Mi alzai, allontanai la sedia dietro le mie spalle, mi sedetti per terra di fronte a lui. Ci guardammo ancora e scoppiamo in un pianto che durò ore, in cui espiammo tutto il nostro dolore. Poi presi ad asciugarli le lacrime con la mia bocca, baciandolo su quel viso dolcissimo, seguivo con le mie dita tremolanti il suo profilo, i suoi zigomi serrati un un’espressione di rabbia e incredulità. Ci baciammo e facemmo l’amore con un’intensità estrema, mai provata prima. Ci respiravamo, ci annaspavamo, tra le lacrime,  il dolore e il piacere. Ci rubammo l’anima. 

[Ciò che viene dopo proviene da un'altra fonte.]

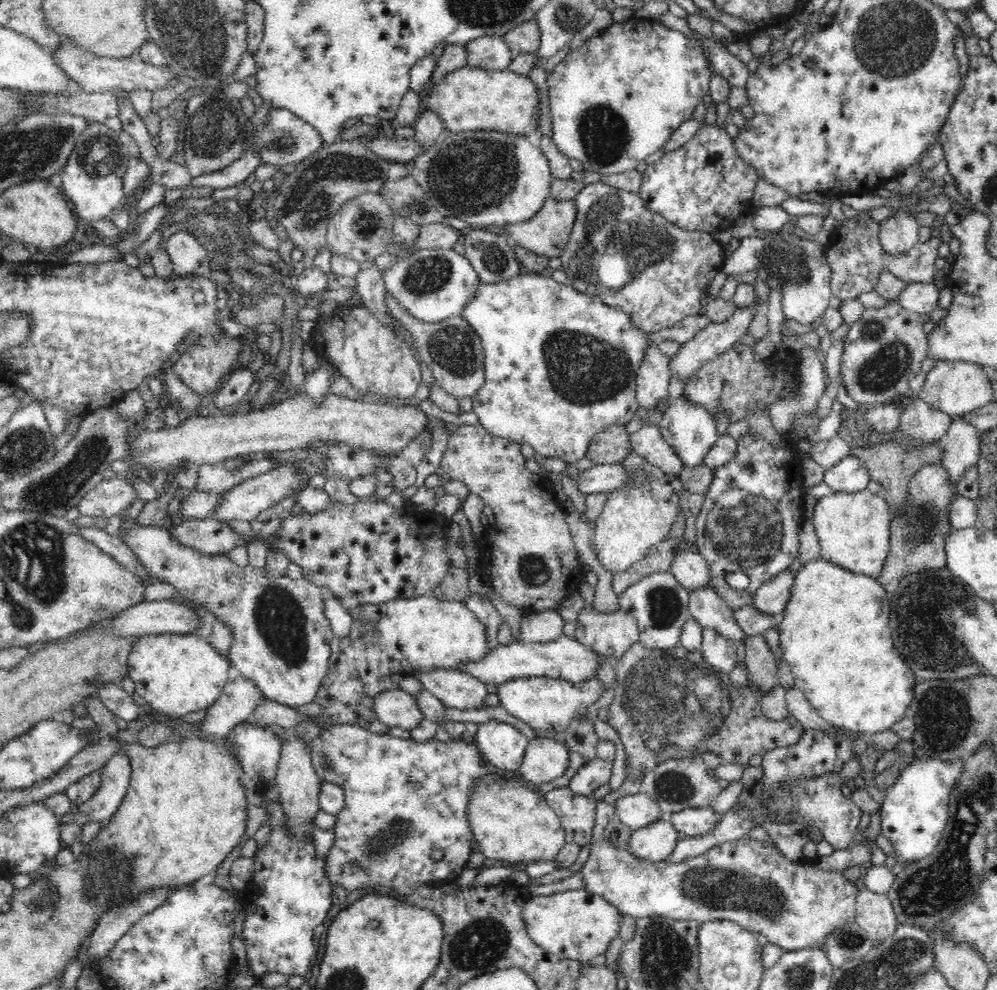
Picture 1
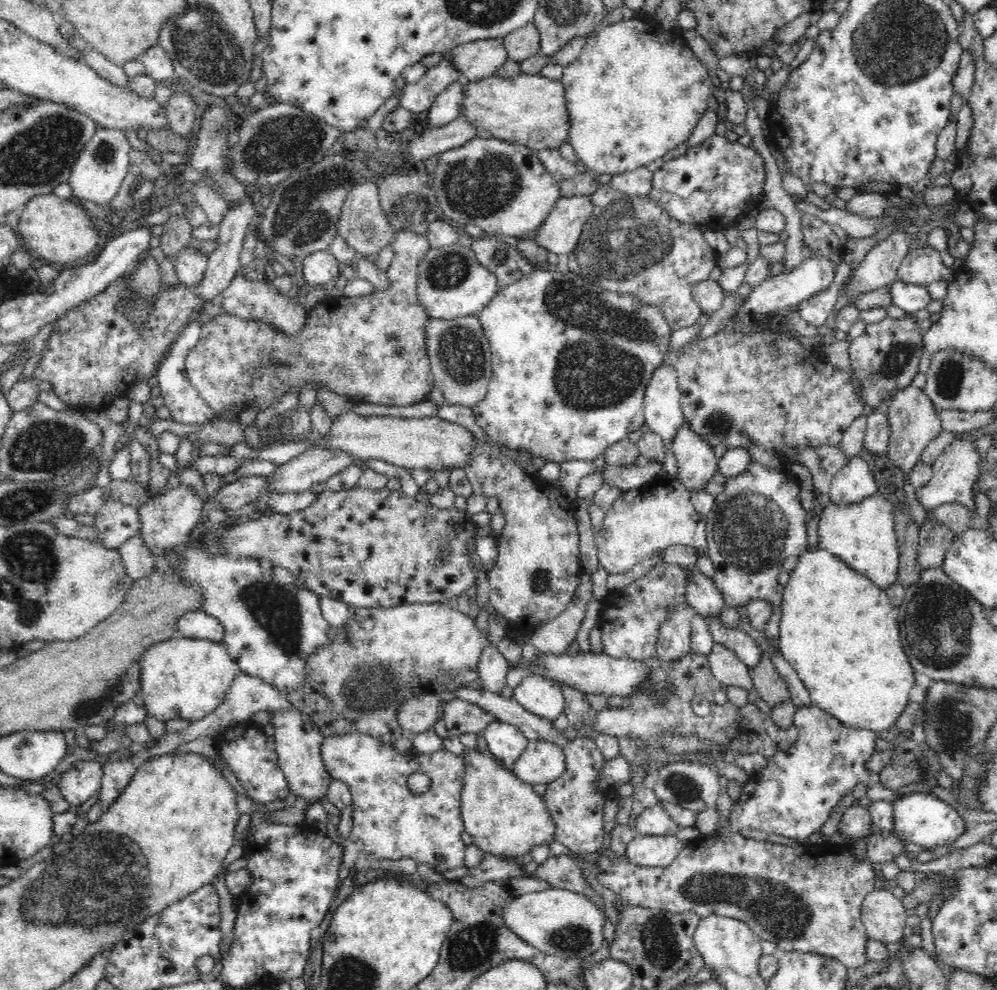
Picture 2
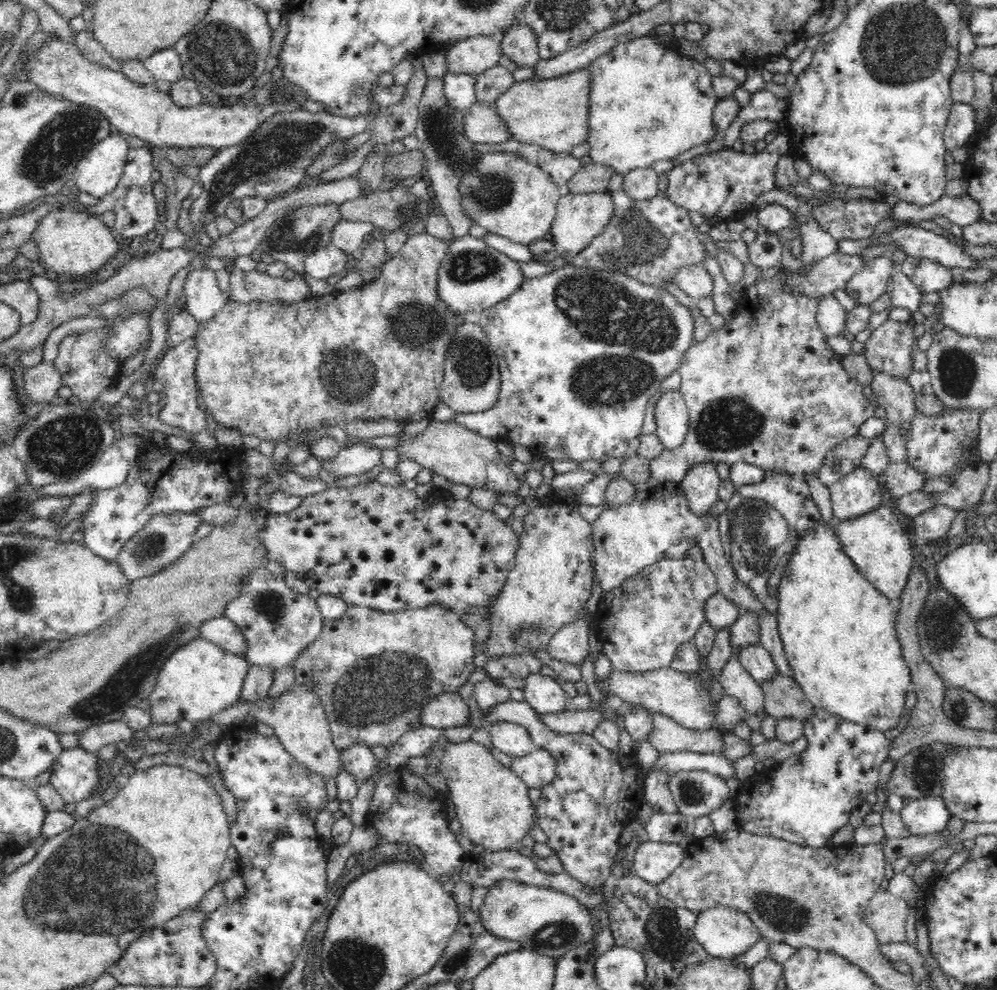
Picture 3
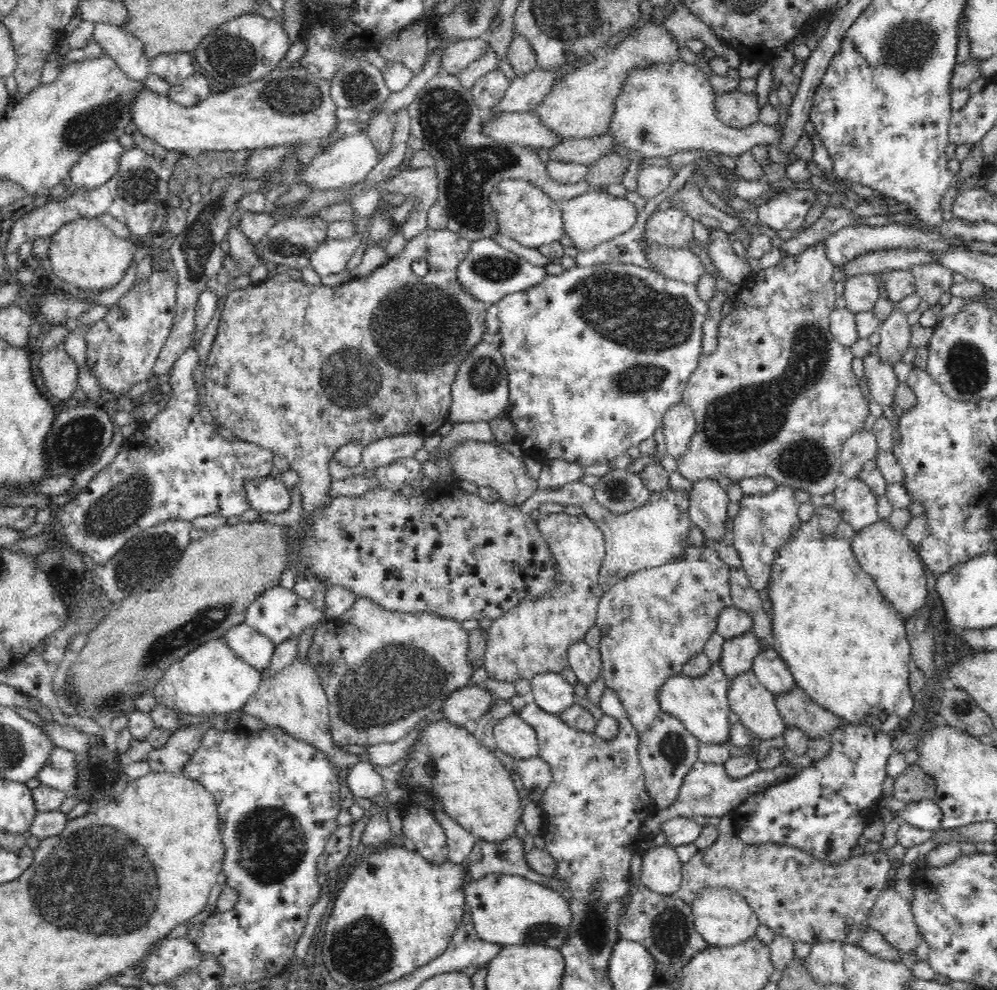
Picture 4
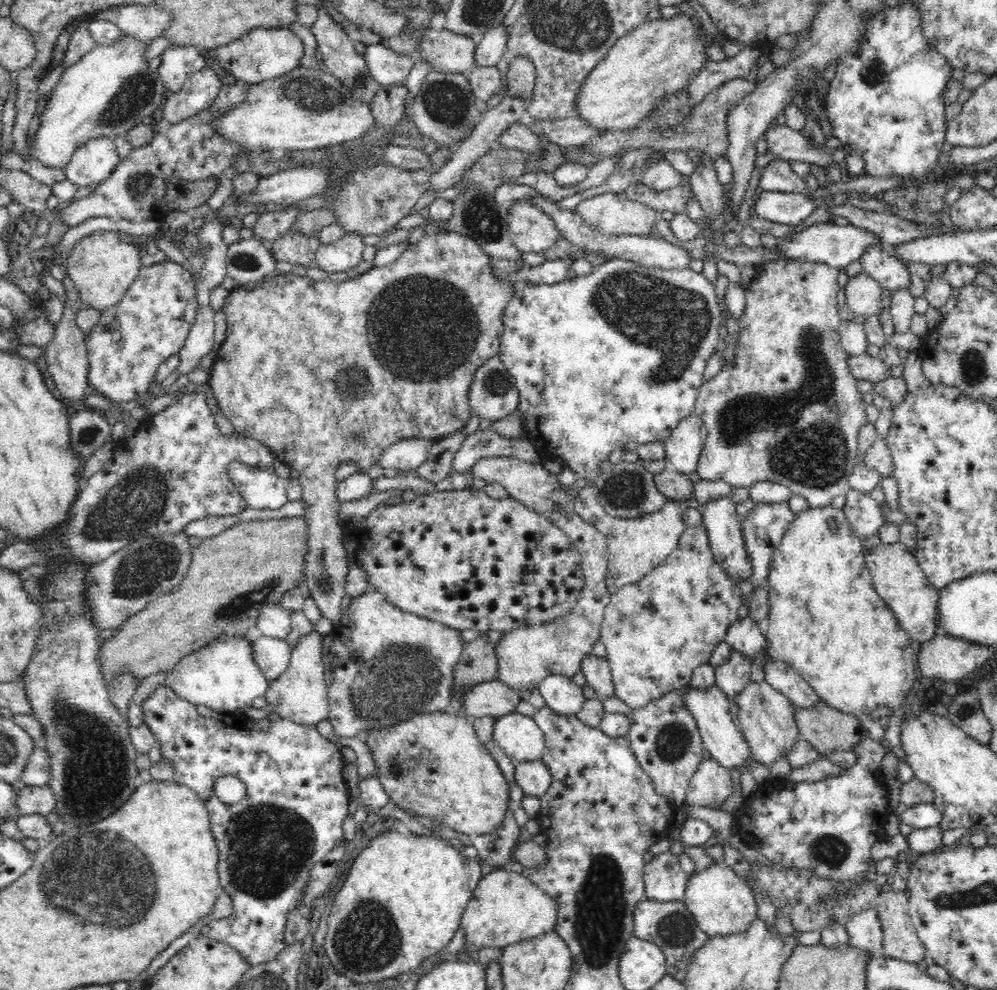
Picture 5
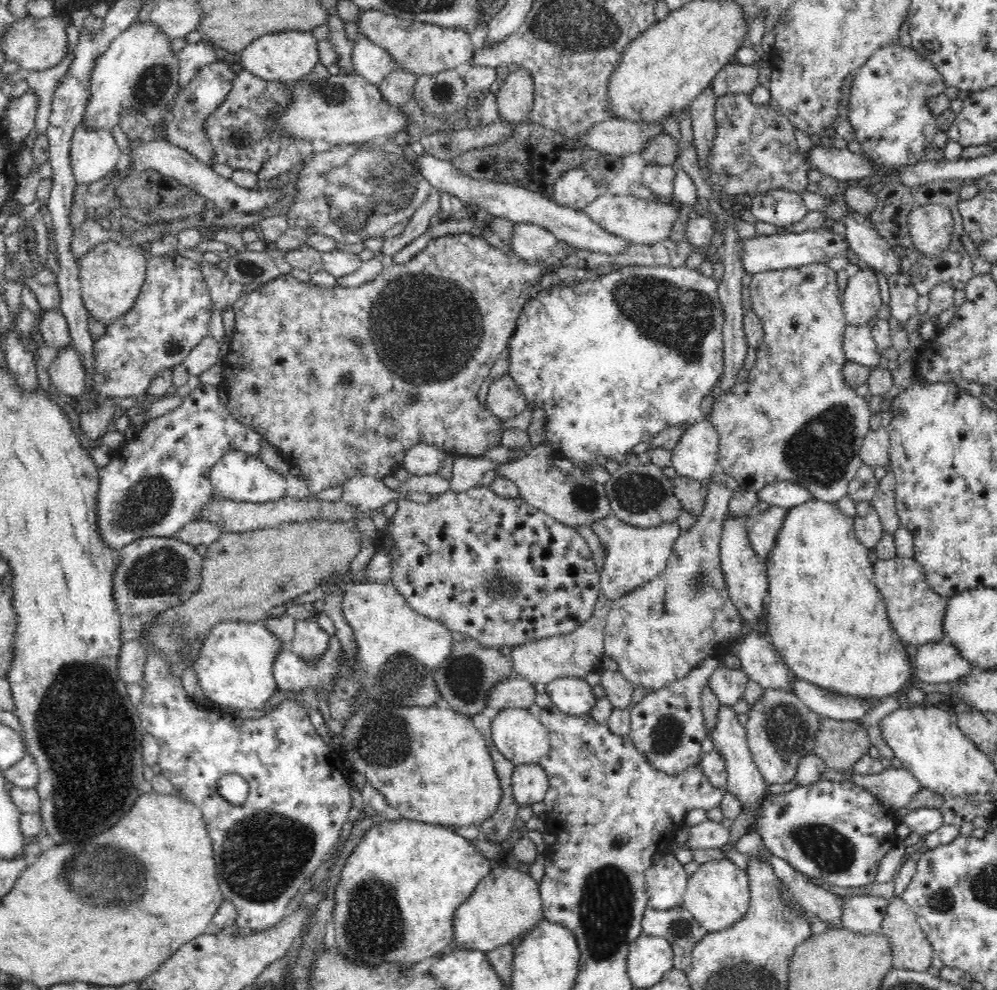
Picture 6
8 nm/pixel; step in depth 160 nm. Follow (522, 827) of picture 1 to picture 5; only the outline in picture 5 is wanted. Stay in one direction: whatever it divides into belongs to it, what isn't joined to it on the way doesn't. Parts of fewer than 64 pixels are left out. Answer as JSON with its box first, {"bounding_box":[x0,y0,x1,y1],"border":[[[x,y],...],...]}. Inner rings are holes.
{"bounding_box":[367,713,514,836],"border":[[[460,713],[417,714],[412,720],[394,728],[370,732],[367,734],[367,743],[377,764],[377,778],[392,802],[408,813],[436,818],[448,830],[471,836],[495,833],[503,825],[507,810],[514,807],[502,769],[492,753],[480,742],[473,720]]]}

Quella notte capii cosa fosse l’amore. L’amore è la necessità profonda, angosciante e vitale di un’altra persona. Essere una cosa sola, un solo corpo, una sola anima, un solo respiro. L’amore è un sentimento che si alimenta della sua stessa disperazione, della terribile consapevolezza che, senza l’essere che amiamo, saremmo irrimediabilmente persi.

Quello era il mio posto e quello era il mio uomo. Adesso tutto era giustificato, tutto aveva un senso. Mia madre mi aveva portato nella mia terra, dalla quale oggi non riesco più ad allontanarmi, nemmeno per pochi giorni. Mi aveva portato da Matteo, per il quale provo un amore infinito, totale, assoluto e con il quale sto vivendo una felicità immensa, profonda, perfetta. 
Da qualche parte ho letto che gli uomini sono angeli con ala sola e che, pertanto, possono volare solo se abbracciati. Matteo era l’ala che mi mancava ed io la sua.